Data has fundamentally changed the way organizations operate, a fact that is particularly true in the healthcare space. There is certainly no shortage of data to leverage — in fact, some estimates suggest that 30% of the world’s data volume is generated from the healthcare industry and the worldwide data volume is increasing at a compound annual growth rate of 23% per year. Yet despite the clear opportunity fueling this wave of data-driven transformation, only a small portion of health data is actually being utilized today. While there are many reasons that healthcare organizations may not be able to fully leverage their data holdings, one very real barrier to progress is the risk associated with data privacy and security.
The motivation to overcome this challenge is clear: it is indisputable that increased sharing and collaboration of health data would improve healthcare and the lives of patients around the world. We have seen this play out on a global stage over the past several years. COVID-19 required that public and private entities find ways to share and collaborate with disparate, sensitive datasets, demonstrating the push-pull between protecting healthcare data and ensuring its availability to address large-scale public health challenges. Many were left scrambling to make it happen in a fast, responsible way — and that search for answers frequently led to technology-enabled solutions powered by a category known as Privacy Enhancing Technologies (PETs).
At a high level, PETs enable, enhance, and preserve the privacy of data throughout its lifecycle. This family of technologies includes homomorphic encryption and secure multiparty computation among others. While PETs are not new, recent breakthroughs along with market drivers such as digital transformation and the surge of privacy demand and regulations have driven a renewed interest in their use. In the UK, the Information Commissioner’s Office (ICO) recently announced a series of workshops to explore new ways PETs can be leveraged in the healthcare sector, intending to use the key findings to inform healthcare organizations on how PETs can be used to share data lawfully and effectively.

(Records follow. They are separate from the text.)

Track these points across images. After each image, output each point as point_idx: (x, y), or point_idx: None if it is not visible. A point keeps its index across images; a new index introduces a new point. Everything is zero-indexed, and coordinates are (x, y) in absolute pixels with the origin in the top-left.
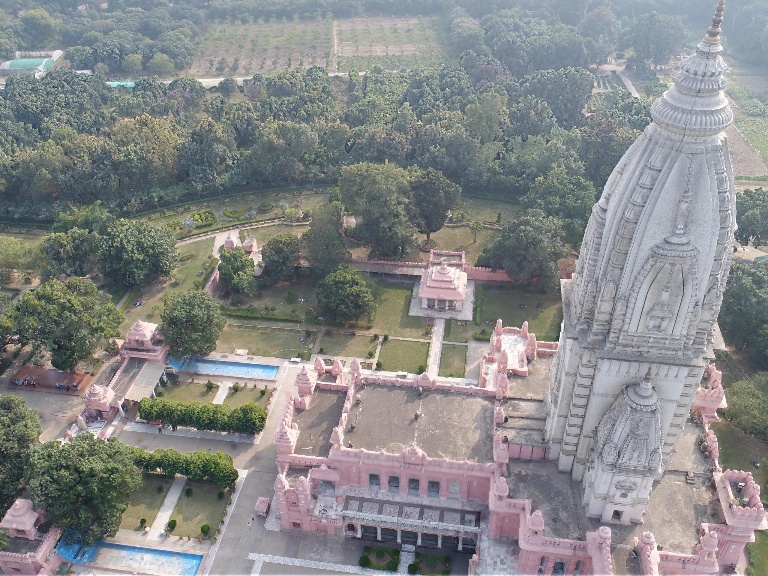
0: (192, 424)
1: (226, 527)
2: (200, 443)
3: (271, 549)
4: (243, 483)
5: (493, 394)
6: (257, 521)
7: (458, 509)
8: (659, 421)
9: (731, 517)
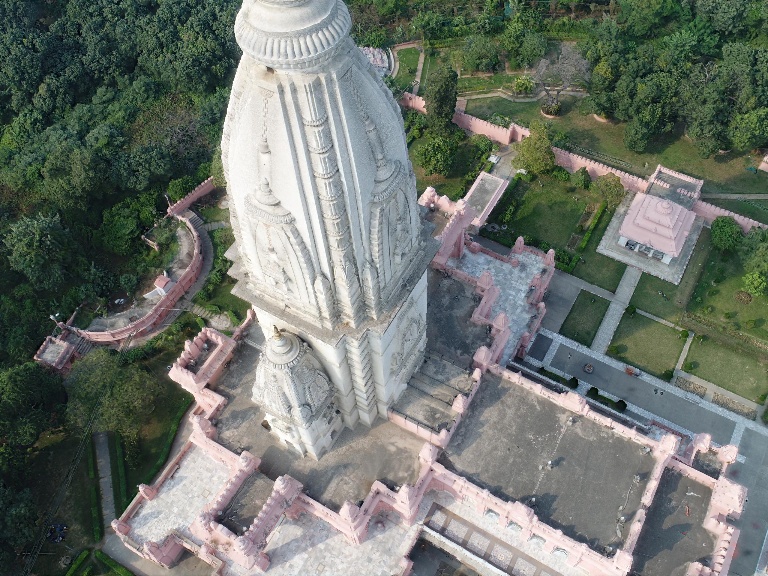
0: None
1: None
2: None
3: None
4: (759, 563)
5: None
6: None
7: None
8: None
9: None
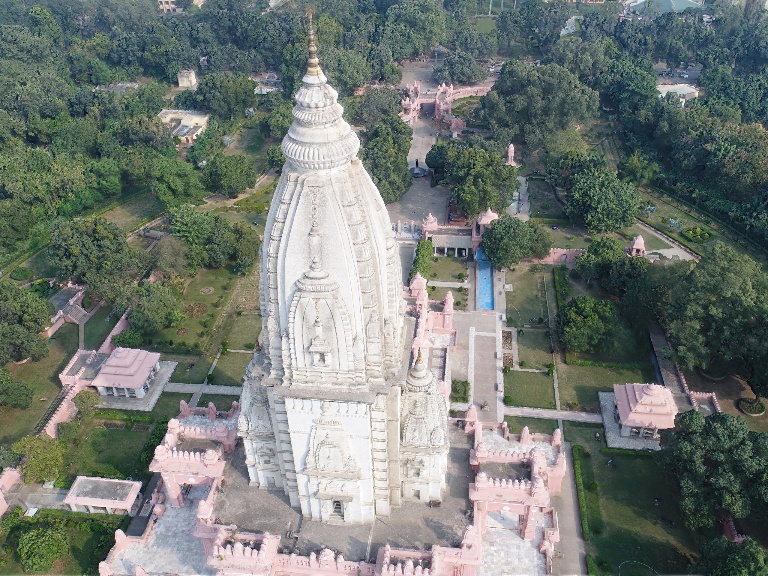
0: None
1: None
2: (404, 282)
3: None
4: None
5: None
6: None
7: None
8: (245, 387)
9: None
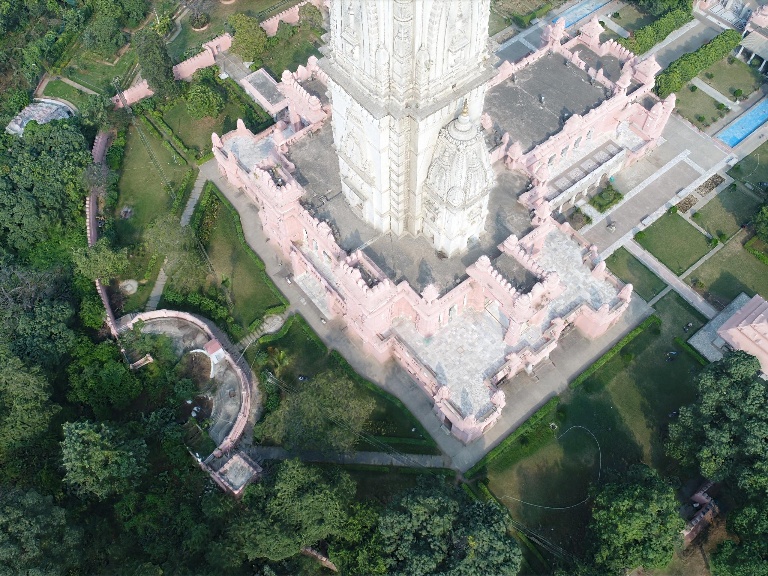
0: None
1: None
2: None
3: None
4: None
5: None
6: None
7: None
8: None
9: (275, 162)
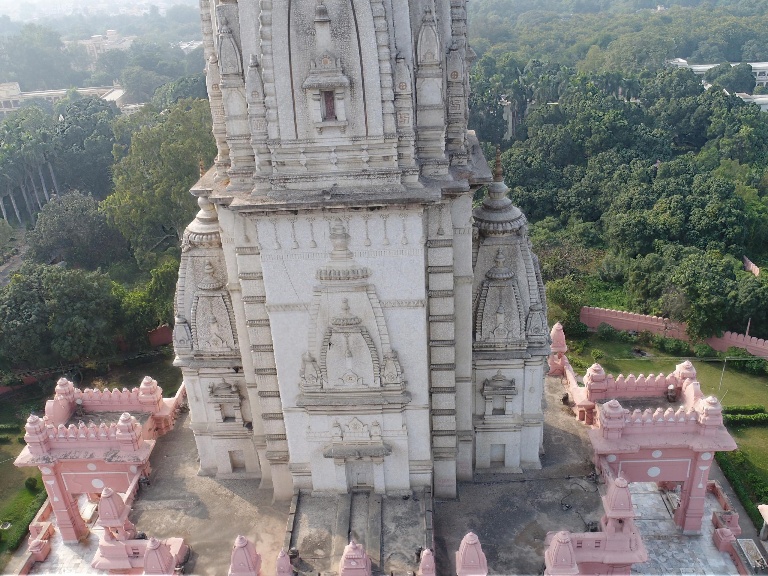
0: None
1: None
2: None
3: None
4: None
5: None
6: None
7: None
8: None
9: None
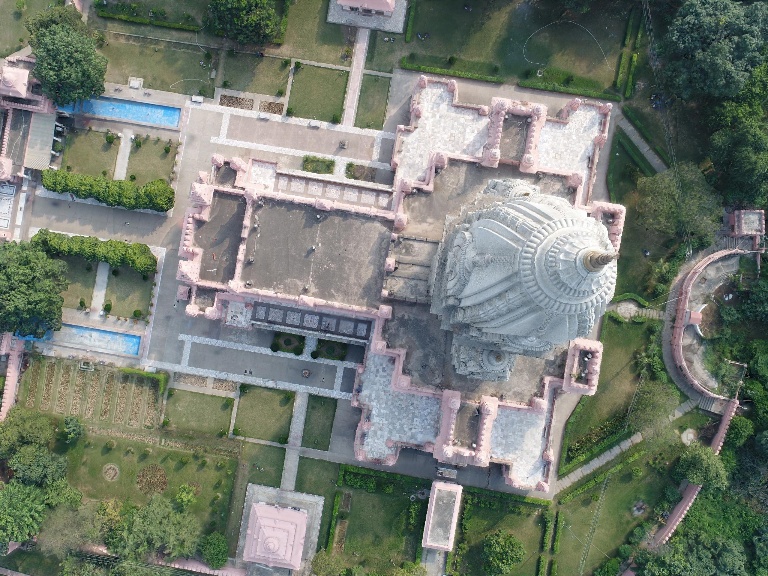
0: (101, 202)
1: (155, 308)
2: (115, 215)
3: (197, 331)
4: (164, 262)
5: (392, 220)
6: (182, 303)
7: (353, 318)
8: None
9: (567, 385)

PETs are most powerful when they are used to enable secure data usage across boundaries. In healthcare, that boundary might fall between entities, across privacy jurisdictions, among nations, or even just between siloed datasets within an organization’s own walls. By keeping sensitive search terms, analytics, and machine learning models protected throughout the entire processing lifecycle, PETs allows users to securely derive insight from multiple decentralized data sources, even when using highly sensitive or regulated data. Healthcare professionals, suppliers, and other stakeholders can securely share and collaborate with critical data – even when that includes sensitive patient data — without compromising sensitive search terms or the privacy of the underlying data. This secure collaboration improves outcomes through enhanced understanding, and drives faster, better informed decisions.
Additionally, PETs can be used to securely analyze data while ensuring that the sensitive content of the interaction and the results are never exposed. These capabilities improve information verification and investigation processes, protect sensitive supply chains, and allow researchers and analysts to work together to expand data inputs, build more accurate patient profiles, and improve risk models. PETs power interoperability while maintaining privacy and accuracy to help healthcare professionals gain deeper and more meaningful insights. The healthcare industry, along with all of us who rely on its services, stand to benefit greatly from the collaborative insights these technologies enable.
Innovation in healthcare hinges on the ability to tap into the broadest healthcare data ecosystem available. Access to more data will lead to better analytical models and more valuable insights and predictions which have the potential to improve patient outcomes, predict disease outbreaks, reduce preventable diseases, decrease healthcare costs, and improve the quality of life in general. PETs will help ensure that healthcare’s digital transformation is built on a private and secure foundation and that data can be utilized to its fullest potential.